彼は、人間に対して全く興味を示さない科学者の典型とされている。

 

彼は、自分が作った原爆が広島に落とされた日。自分のかかわった兵器が多くの人々を殺めた日にも、何も気にしない。

ちょうどその日彼が関心を払っていたものは「猫のゆりかご」(Cat’s Cradle、日本でいう「あやとり」)なのだ。原爆と、ちっぽけな「猫のゆりかご」の対比が、この本の一つのテーマである。

 

さらに、フェリックス・ハニカーに残されている次のような逸話は、彼の性格を端的に表す。
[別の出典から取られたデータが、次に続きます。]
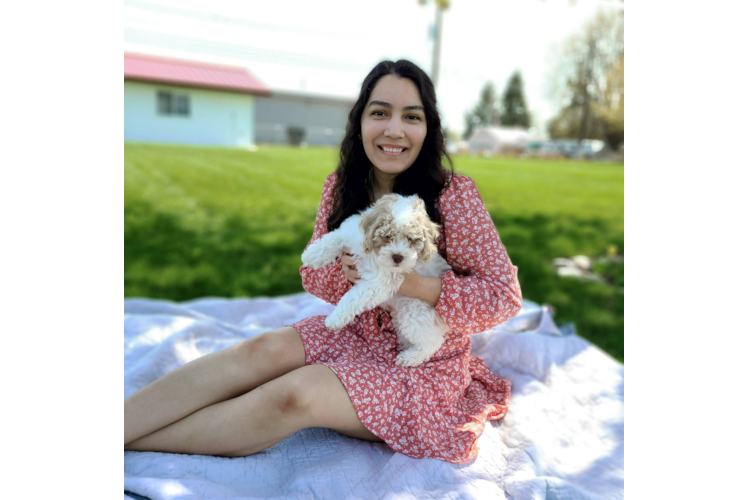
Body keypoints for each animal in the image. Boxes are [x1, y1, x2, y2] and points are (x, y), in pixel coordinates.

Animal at [302, 192, 452, 368]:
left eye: (411, 239)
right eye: (387, 236)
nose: (398, 257)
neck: (374, 254)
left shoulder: (378, 284)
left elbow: (352, 298)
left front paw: (335, 319)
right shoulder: (352, 234)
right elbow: (334, 238)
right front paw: (311, 255)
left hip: (414, 312)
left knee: (432, 342)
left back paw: (409, 357)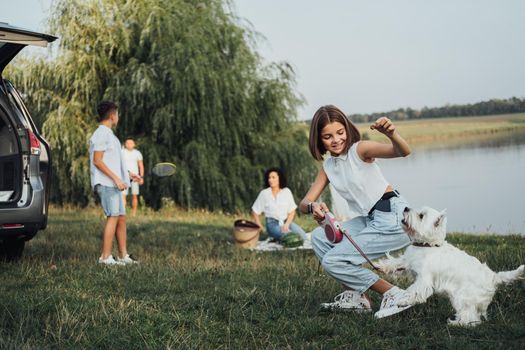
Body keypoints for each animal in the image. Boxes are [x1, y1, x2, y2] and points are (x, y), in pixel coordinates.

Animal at [376, 206, 524, 326]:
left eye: (421, 215)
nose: (406, 208)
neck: (428, 245)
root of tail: (494, 277)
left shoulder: (424, 279)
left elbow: (414, 291)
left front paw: (403, 301)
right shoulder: (408, 262)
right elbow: (396, 263)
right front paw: (381, 266)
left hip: (463, 297)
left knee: (470, 318)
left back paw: (455, 323)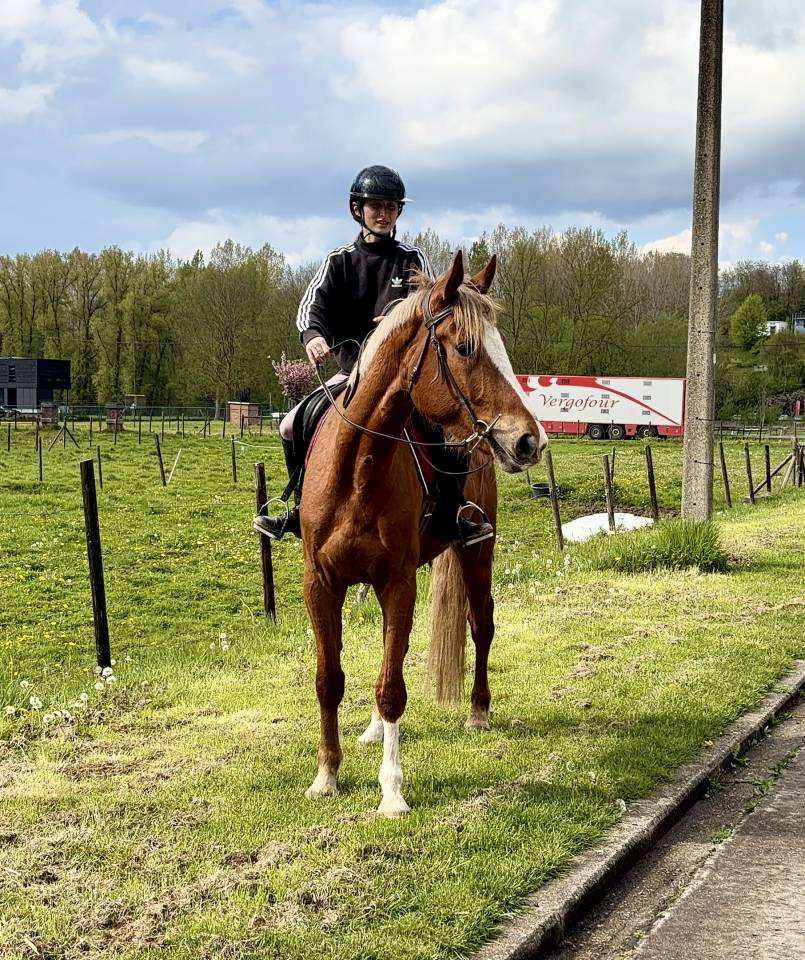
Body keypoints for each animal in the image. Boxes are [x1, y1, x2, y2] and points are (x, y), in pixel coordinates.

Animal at [300, 250, 547, 816]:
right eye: (465, 347)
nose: (530, 441)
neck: (358, 469)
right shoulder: (322, 585)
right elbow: (330, 680)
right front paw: (327, 774)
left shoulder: (399, 582)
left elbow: (392, 687)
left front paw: (391, 791)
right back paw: (372, 730)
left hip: (477, 555)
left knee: (481, 627)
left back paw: (478, 711)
「たとえば、最初の原爆実験がアラゴモードで行われた日の話をご存知ですか? 実験が済んで、アメリカがたった一個で都市を消滅させる爆弾を保有したことがはっきりすると、一人の科学者が父のほうをふりかえって言いました、”今や科学は罪を知った”父がどういう返事をしたかわかりますか? こう言ったのです、”罪とは何だ?”」(32頁)
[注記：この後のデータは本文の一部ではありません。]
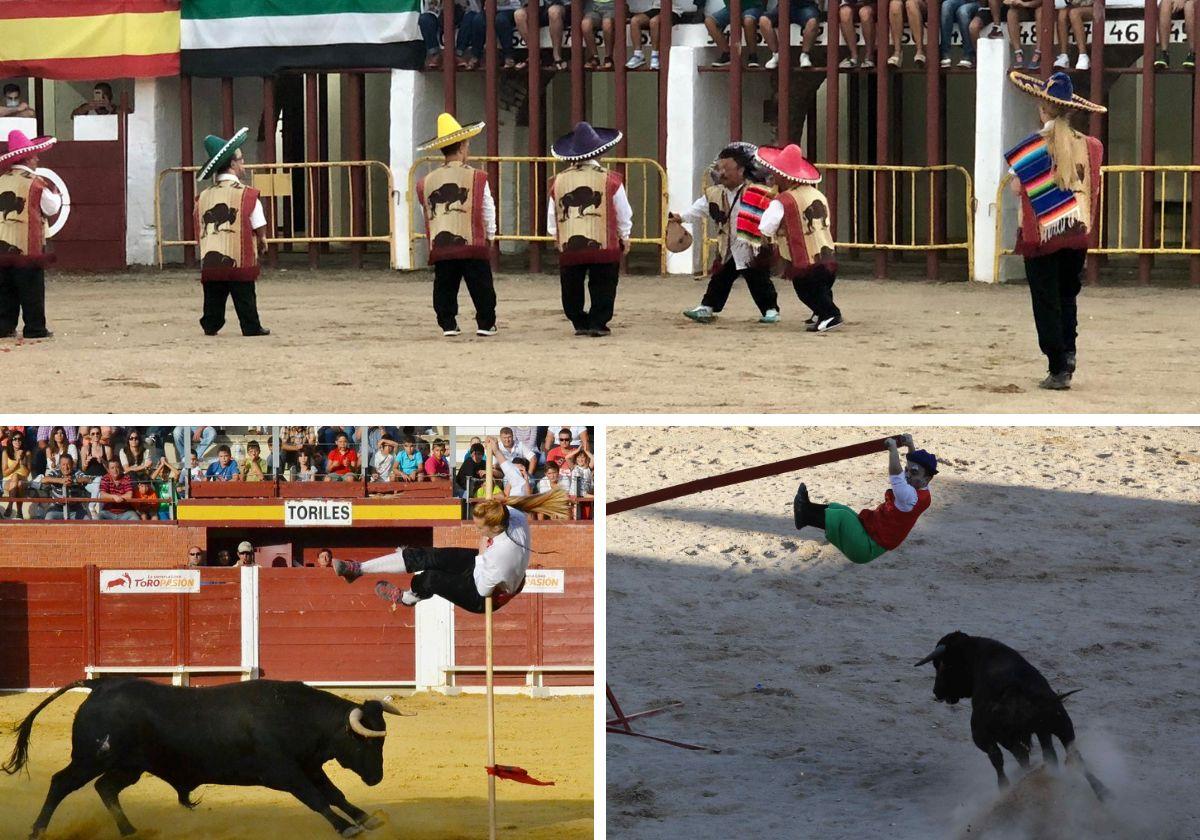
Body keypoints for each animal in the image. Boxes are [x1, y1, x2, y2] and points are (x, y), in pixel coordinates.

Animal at [2, 681, 405, 835]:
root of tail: (100, 684)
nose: (376, 779)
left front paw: (366, 818)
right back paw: (37, 830)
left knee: (106, 788)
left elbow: (334, 793)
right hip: (91, 759)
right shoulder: (285, 772)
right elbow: (316, 798)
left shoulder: (308, 766)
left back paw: (130, 830)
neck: (294, 714)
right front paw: (346, 827)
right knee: (61, 782)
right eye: (368, 744)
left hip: (129, 767)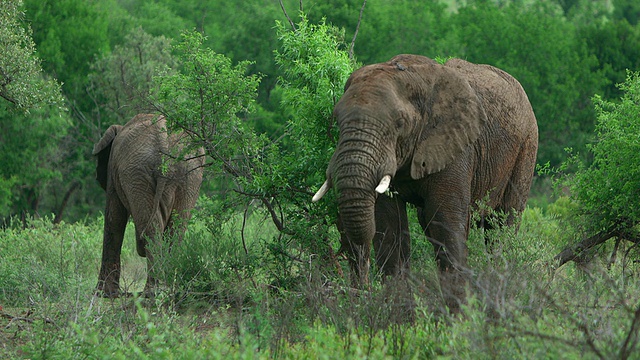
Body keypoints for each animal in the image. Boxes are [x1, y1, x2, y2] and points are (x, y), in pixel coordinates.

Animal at [90, 114, 202, 296]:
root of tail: (163, 135)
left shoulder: (113, 170)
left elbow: (114, 218)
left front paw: (103, 294)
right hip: (188, 172)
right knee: (176, 229)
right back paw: (167, 289)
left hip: (137, 171)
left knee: (152, 228)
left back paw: (152, 292)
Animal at [312, 54, 536, 312]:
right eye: (336, 121)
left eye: (399, 123)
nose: (360, 289)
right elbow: (389, 226)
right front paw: (400, 317)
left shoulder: (455, 145)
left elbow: (445, 224)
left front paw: (457, 319)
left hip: (527, 146)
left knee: (502, 227)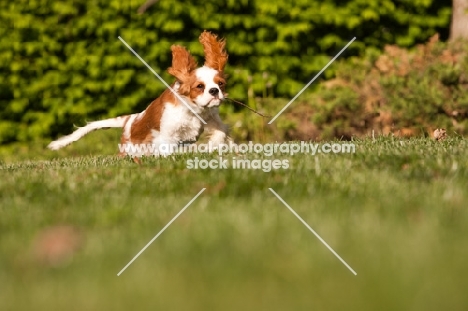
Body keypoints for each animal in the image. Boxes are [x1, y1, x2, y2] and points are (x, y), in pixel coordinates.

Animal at [48, 30, 230, 157]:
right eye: (200, 86)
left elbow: (220, 132)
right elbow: (167, 148)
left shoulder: (211, 118)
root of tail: (130, 119)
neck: (194, 110)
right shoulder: (167, 134)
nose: (214, 91)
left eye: (220, 84)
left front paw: (212, 147)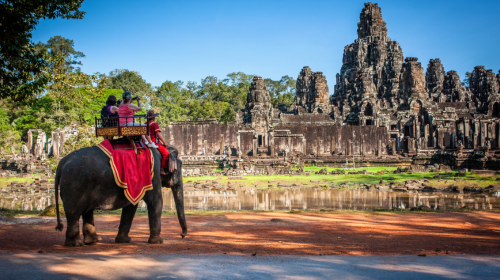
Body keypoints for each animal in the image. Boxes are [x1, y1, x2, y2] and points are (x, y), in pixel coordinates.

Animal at [53, 145, 186, 246]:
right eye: (179, 167)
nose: (182, 235)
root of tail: (62, 162)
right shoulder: (152, 173)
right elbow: (156, 201)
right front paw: (158, 242)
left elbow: (131, 206)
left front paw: (124, 241)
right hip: (74, 185)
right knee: (74, 213)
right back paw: (76, 244)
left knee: (86, 211)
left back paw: (93, 241)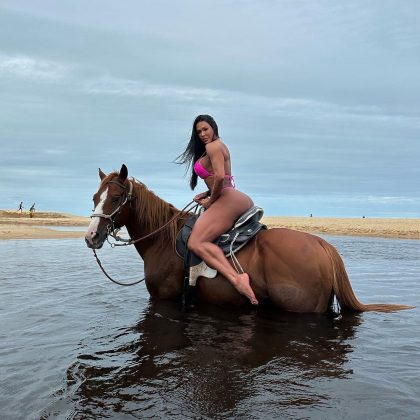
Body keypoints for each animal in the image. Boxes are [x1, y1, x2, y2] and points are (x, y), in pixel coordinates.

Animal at [84, 166, 414, 314]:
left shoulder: (163, 300)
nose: (91, 237)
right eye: (95, 197)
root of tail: (323, 245)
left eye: (116, 198)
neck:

そして、このような彼が生み出した「アイス・ナイン」が、この世界を運命づけていくのである…

「ボコノン教」とは何か

サン・ロレンツォでは、ボコノン教は「禁教」である。見つかれば残酷な磔刑に処せられる

ーということに公的にはなっている。

だが、実際には、サン・ロレンツォでは全国民がボコノン教徒なのである。

 

サン・ロレンツォは不毛の地であり、住民の生活は豊かにならない。そこで支配者側がボコノンと癒着して、宗教によって住民の生活を精神的に豊かにしようとしているのである。
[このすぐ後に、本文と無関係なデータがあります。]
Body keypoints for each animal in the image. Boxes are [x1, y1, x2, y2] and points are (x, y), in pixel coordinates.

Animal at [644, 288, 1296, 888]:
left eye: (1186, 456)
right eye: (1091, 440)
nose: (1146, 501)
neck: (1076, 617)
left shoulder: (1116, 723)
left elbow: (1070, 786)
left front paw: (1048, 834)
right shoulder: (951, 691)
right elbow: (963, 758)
マルクスが「ヘーゲル法哲学批判序説」で「宗教は阿片である」と言ったのは有名であるが、同じようなものかもしれない。

 

ボコノン教は、「アヘン」として創始されたのだ。それゆえボコノン教は本来インチキ宗教なのであるが、瓢箪から駒のようなところがあって地域全体に浸透した。

 

英米文学における宗教の叙述は、やや私のような非キリスト教徒には分りかねる部分が多い。

これは物質的貧しさを、支配者側が精神的豊かさを口実に誤魔化すという風刺なのだろうか、と個人的には思う。

「猫とゆりかご」感想

しかし、「猫とゆりかご」は、実際には荒唐無稽な小説である。

何より、最初に

本書に真実はいっさいない。

と書かれている小説なのである。

 

ちなみに、同じくカート・ヴォネガットの「タイタンの妖女」の冒頭には

本書の中の人物、場所および事件は、すべて実在する。ただし、一部の談話および思考は、やむをえず著者の解釈で構成した。(後略)

とある。全くもって対照的である。

 

「猫のゆりかご」も「タイタンの妖女」も同じSF作品なのに、最初に記されていることが正反対であることの理由を探るのは、難しい。

 

これは私の推測だが、一つには「猫のゆりかご」が、「終末論」のバッドエンドを笑い飛ばすような作品だからなのかもしれない。

「タイタンの妖女」のような狐につまされるような読後感は「猫のゆりかご」にはない。だが、滑稽な小説でありながら、じわじわと描かれた風刺の深さを感じるようになる「猫のゆりかご」は、似たように見えて全く違うタイプの傑作なのだろう。